"This is no time for jesting. 'Tis with a Portuguese of Colonel Campbell's brigade," said Ronald, colouring at the necessary falsehood.

"Pah! only a Portuguese,—a dirty garlic-eating devil. There are the pistols; and remember, always level low, and fire the instant the word is given. I hope your arm is steady. A little hartshorn-water or Eau de Cologne are excellent things to rub it with. I am sorry I never keep any of these things about me: Egypt cured me of them. Take Stewart the assistant-surgeon with you, and come back when the tulzie is over, and give me an account of it."

"You forget, major. I may never come back."

"And your opponent a Portuguese! Who is your second?"

"Macdonald,—Macdonald of Inchkenneth. These pistols are very handsome," observed Ronald, with affected carelessness, as he examined the stones with which they were studded, and surveyed the flints and locks.

"Ah! they are indeed handsome. My grandfather took them out of the Duke of Douglas's belt, after he had unhorsed him at Shirramuir. They did some execution at Culloden, too."

"On the right side, of course?"

"Yes; in the army of the Prince. Use this one, with the cairn-gorum on the butt. The other throws high, and you would need to level to the boot to hit the belt. It happened so with me at Grand Cairo, when firing at a Turkish thief. I aimed at his sash, and the ball knocked off his turban. I would tell you all the story, but there is no time. I have no fear of you; so be off, my lad. God bless you! and steady your hand. Do not let it be said that a Portuguese gained and kept the ground before a Scotsman, and one of the Gordon Highlanders."
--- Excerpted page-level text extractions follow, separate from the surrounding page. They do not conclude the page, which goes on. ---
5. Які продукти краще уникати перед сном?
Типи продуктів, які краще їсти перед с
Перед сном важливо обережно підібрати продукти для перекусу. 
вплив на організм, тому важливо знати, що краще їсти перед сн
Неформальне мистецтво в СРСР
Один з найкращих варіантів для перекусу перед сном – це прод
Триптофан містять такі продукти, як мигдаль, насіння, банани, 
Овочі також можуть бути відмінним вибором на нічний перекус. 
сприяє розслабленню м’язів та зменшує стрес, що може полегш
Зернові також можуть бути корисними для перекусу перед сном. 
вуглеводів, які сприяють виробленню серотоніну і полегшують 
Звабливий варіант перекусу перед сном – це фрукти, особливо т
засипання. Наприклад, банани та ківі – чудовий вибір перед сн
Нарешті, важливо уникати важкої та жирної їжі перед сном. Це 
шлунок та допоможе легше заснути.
At the gate of the Alcanzar he met Macdonald, and wrapping themselves up in their cloaks, as the morning air was cold and chilly, they hurried towards the bridge of Toledo. The streets appeared gloomy and dull in the grey light of the morning; and save their own foot-falls, no other sound broke the silence. The most public places were absolutely deserted. The shops under the piazzas of the Plaza, the stalls in the market-place, the cafés and tabernas were still all closed. Two or three halberdiers stood at the gate of El Medico's residence, and these were all they met, save a cloaked cavalier, who by a ladder of ropes suddenly descended from the window into the street, and disappeared.

On reaching the bridge which spans the Tagus, immediately beneath the cannon and battlements of the city, they found Lisle and Chisholm awaiting them. A pistol-case lay on the parapet over which they were leaning, watching the smooth waters of the river as they hurried on between rocky ledges, banks overhung with foliage, and willow trees that flourished amidst the stream. A thick white mist was beginning to curl up from the bed of the river, exhaled by the increasing heat of the morning sun, whose rays were tinging the east with red, and the cross on the beautiful spire of the cathedral, from one of the towers of which waved a broad and crimson banner, bearing the arms of Toledo—the imperial crown of Spain.